--- START OF Text provided ---

We do not find that Mr. Kittleman — or any of the other directors — breached any fiduciary duty owed to the association or to the depositors, nor do we find that Mr. Kittleman and the other directors suppressed any evidence for the purpose of concealing any material fact in violation of RCW 33.36.060. We are not left with any firm conviction *503 that the supervisor committed a mistake in approving the amendments to Highline's bylaws and articles of incorporation. Neither do we view as a mistake the supervisor's approval of the election at which the amendments were adopted.

Judgment reversed, and the supervisor's declaratory ruling reinstated.

PEARSON and ARMSTRONG, JJ., concur.

Petition for rehearing denied April 5, 1972.

Review denied by Supreme Court May 24, 1972.

NOTES

[1] RCW 33.48.030, initially enacted in 1955, required that stock savings and loan associations shall have a permanent nonwithdrawable stock of the par value of 100 dollars per share. The section was amended in 1963 so as to authorize reduction of the par value to 10 dollars per share; and again in 1969 to 1 dollar per share. (Laws of 1963, ch. 246, § 9; Laws of 1969, ch. 107, § 7.)

[2] RCW 33.20.010 provides that an association, by its bylaws, may provide that each savings member shall be entitled to one vote for each one hundred dollars of his savings account.

[3] RCW 34.04.080 provides: "On petition of any interested person, an agency may issue a declaratory ruling with respect to the applicability to any person, property, or state of facts of any rule or statute enforceable by it. A declaratory ruling, if issued after argument and stated to be binding, is binding between the agency and the petitioner on the state of facts alleged, unless it is altered or set aside by a court. Such a ruling is subject to review in the superior court of Thurston county in the manner hereinafter provided for the review of decisions in contested cases. Each agency shall prescribe by rule the form for such petitions and the procedure for their submission, consideration, and disposition."

[4] RCW 33.36.060 provides: "Any person who, for the purpose of concealing any material fact, shall suppress any evidence or abstract, remove, mutilate, destroy, or secrete any book, paper or record of an association, or of the supervisor, or of anyone connected with the association or the office of the supervisor, shall be guilty of a felony."

--- END OF Text provided ---

# Exercise task 1
Retype the part of the court opinion that begins at the words "Petition for rehearing" and stops after the words "ch. 107, § 7.)".

--- START OF Records shown ---

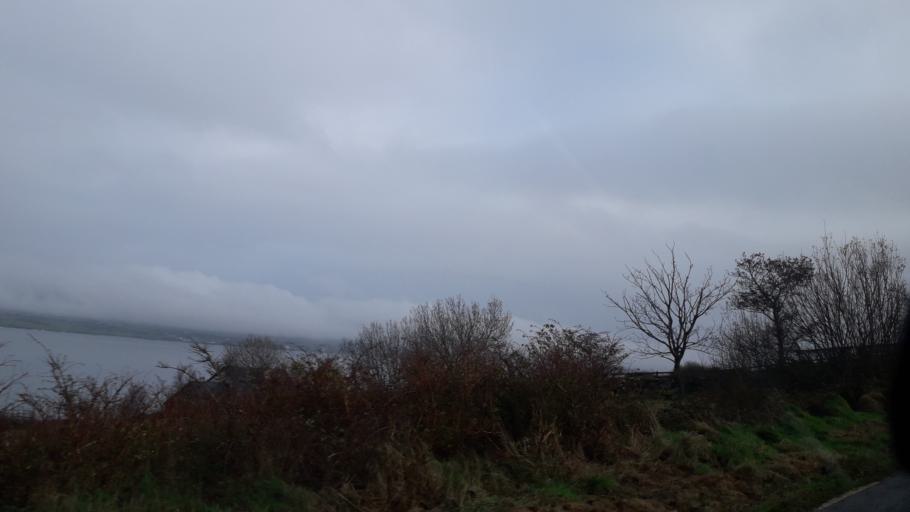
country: IE
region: Ulster
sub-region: County Donegal
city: Buncrana
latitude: 55.1560
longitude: -7.5603
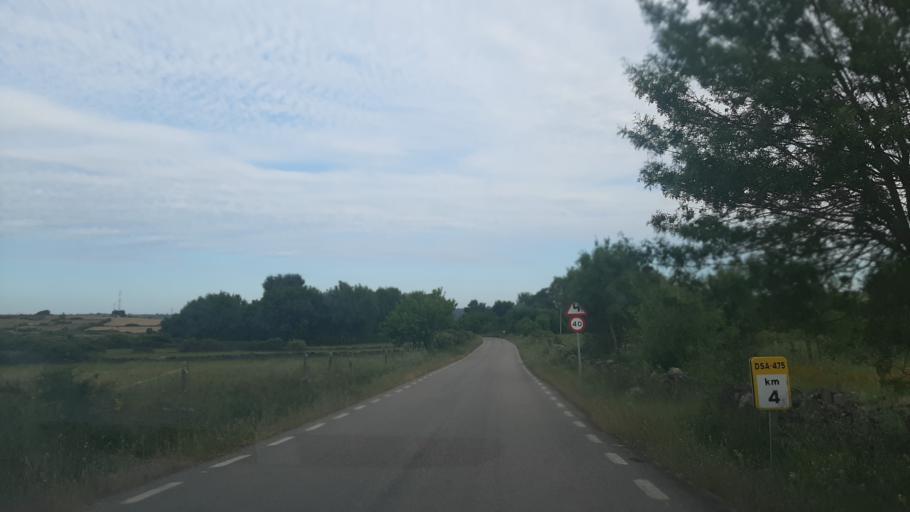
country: ES
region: Castille and Leon
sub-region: Provincia de Salamanca
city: Gallegos de Arganan
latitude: 40.6458
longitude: -6.7476
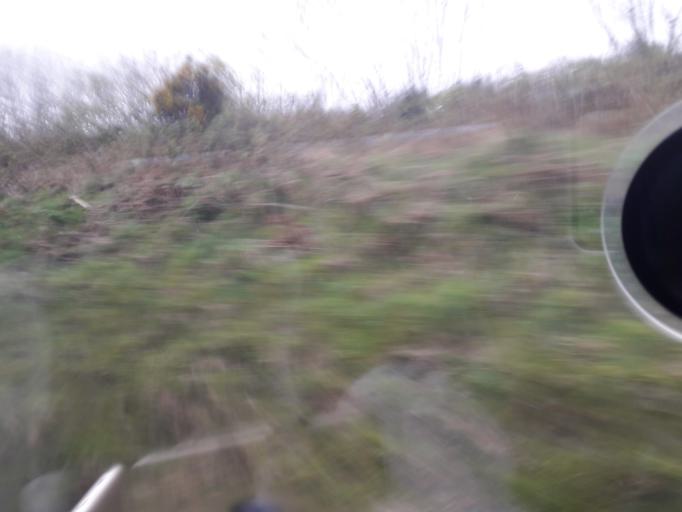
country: IE
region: Leinster
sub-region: An Iarmhi
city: An Muileann gCearr
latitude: 53.6107
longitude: -7.4060
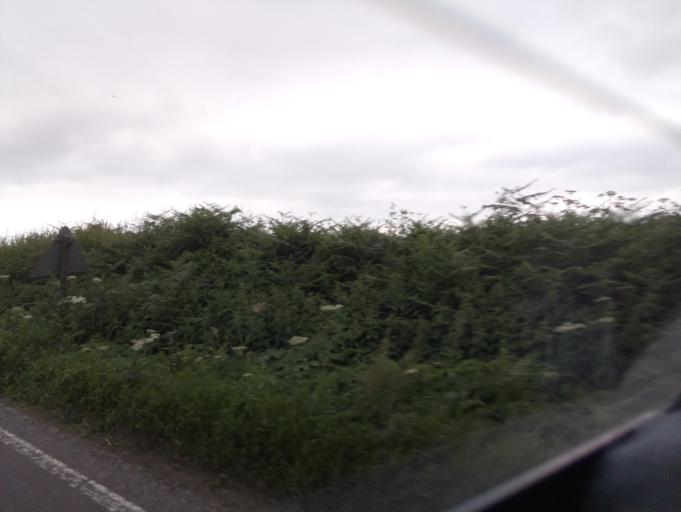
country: GB
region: England
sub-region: Derbyshire
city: Rodsley
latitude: 52.9120
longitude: -1.7611
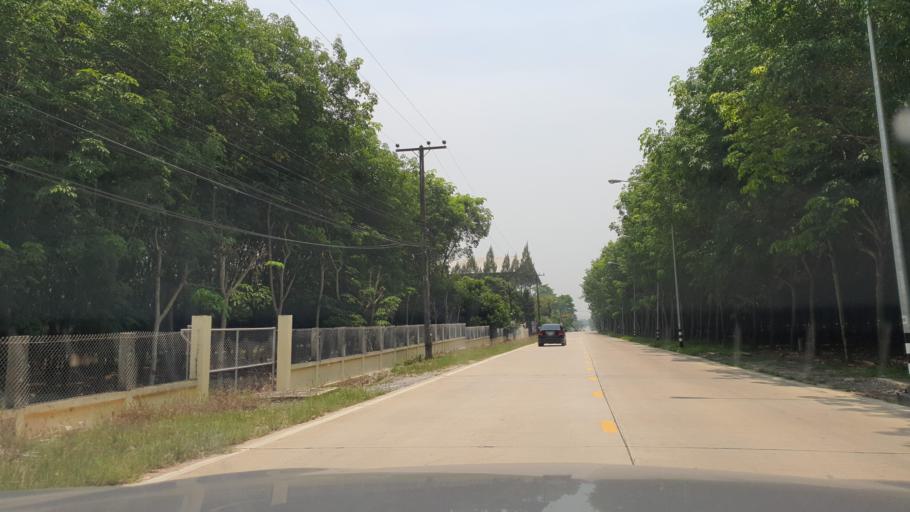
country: TH
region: Rayong
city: Nikhom Phattana
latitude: 12.7898
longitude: 101.1597
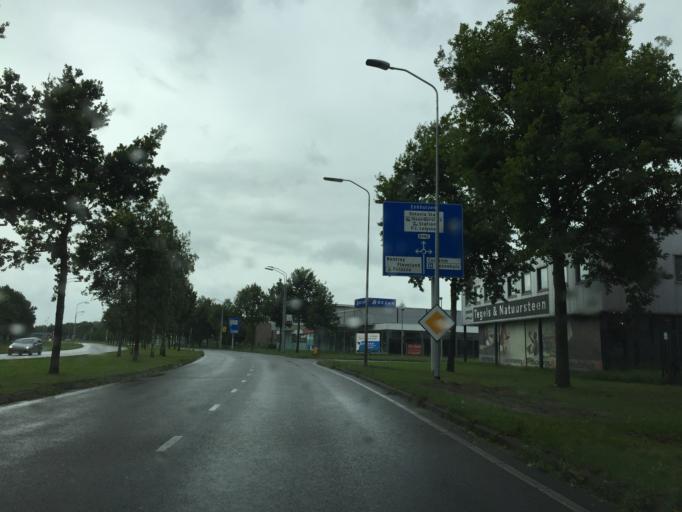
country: NL
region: Flevoland
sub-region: Gemeente Lelystad
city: Lelystad
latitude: 52.4920
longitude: 5.4855
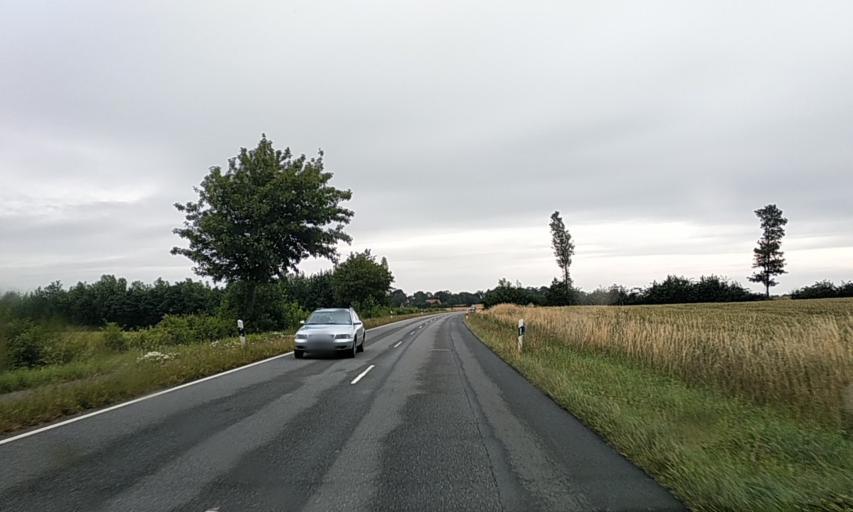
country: DE
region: Schleswig-Holstein
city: Struxdorf
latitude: 54.6251
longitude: 9.6299
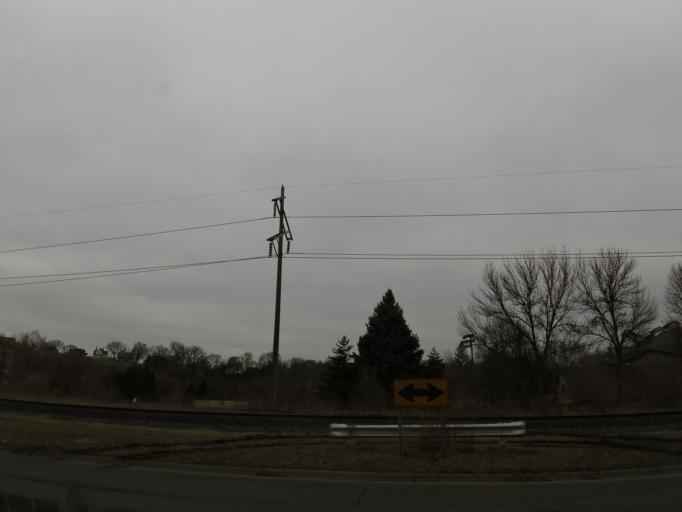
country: US
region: Minnesota
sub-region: Dakota County
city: West Saint Paul
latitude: 44.9323
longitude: -93.1245
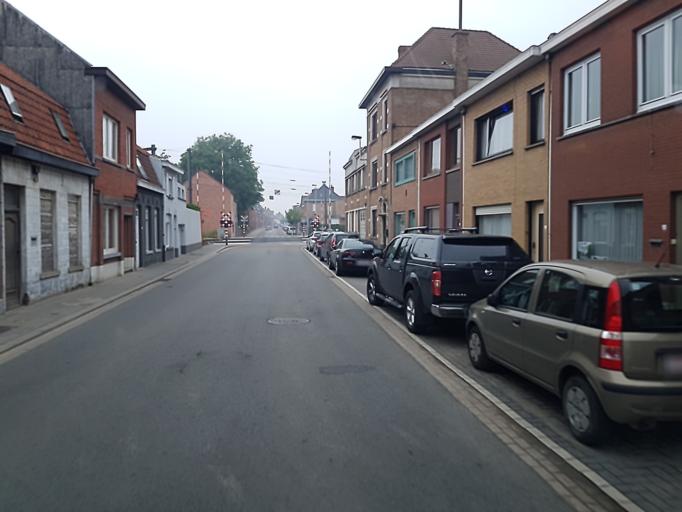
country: BE
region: Flanders
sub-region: Provincie West-Vlaanderen
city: Wervik
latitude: 50.7816
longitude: 3.0399
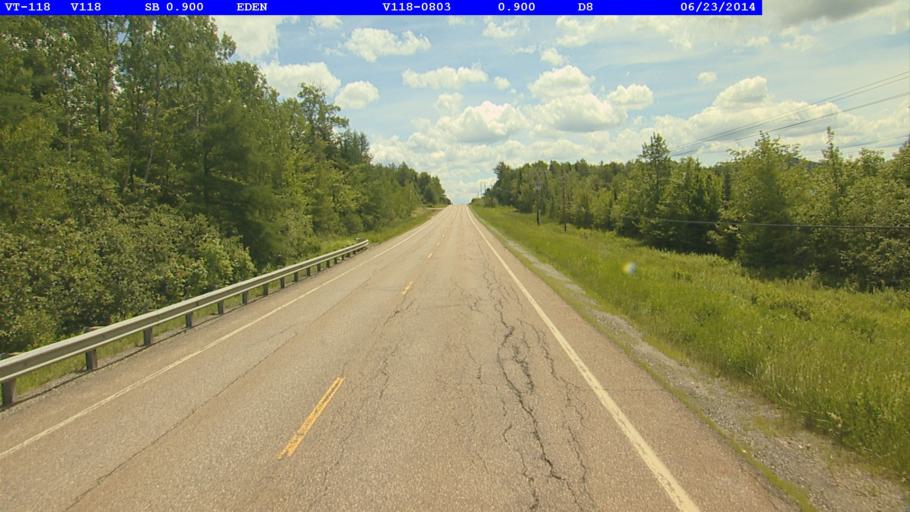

--- END OF Records shown ---

# Exercise task 2
In the records, take the lines from the one that contains "sub-region: County Donegal" through the one that contains "region: England", and write them again with "city" switched to "town" and everything else unchanged. Give only those lines, and leave the pictures out.

# Exercise output 1
Petition for rehearing denied April 5, 1972.

Review denied by Supreme Court May 24, 1972.

NOTES

[1] RCW 33.48.030, initially enacted in 1955, required that stock savings and loan associations shall have a permanent nonwithdrawable stock of the par value of 100 dollars per share. The section was amended in 1963 so as to authorize reduction of the par value to 10 dollars per share; and again in 1969 to 1 dollar per share. (Laws of 1963, ch. 246, § 9; Laws of 1969, ch. 107, § 7.)

# Exercise output 2
sub-region: County Donegal
town: Buncrana
latitude: 55.1560
longitude: -7.5603
country: ES
region: Castille and Leon
sub-region: Provincia de Salamanca
town: Gallegos de Arganan
latitude: 40.6458
longitude: -6.7476
country: IE
region: Leinster
sub-region: An Iarmhi
town: An Muileann gCearr
latitude: 53.6107
longitude: -7.4060
country: GB
region: England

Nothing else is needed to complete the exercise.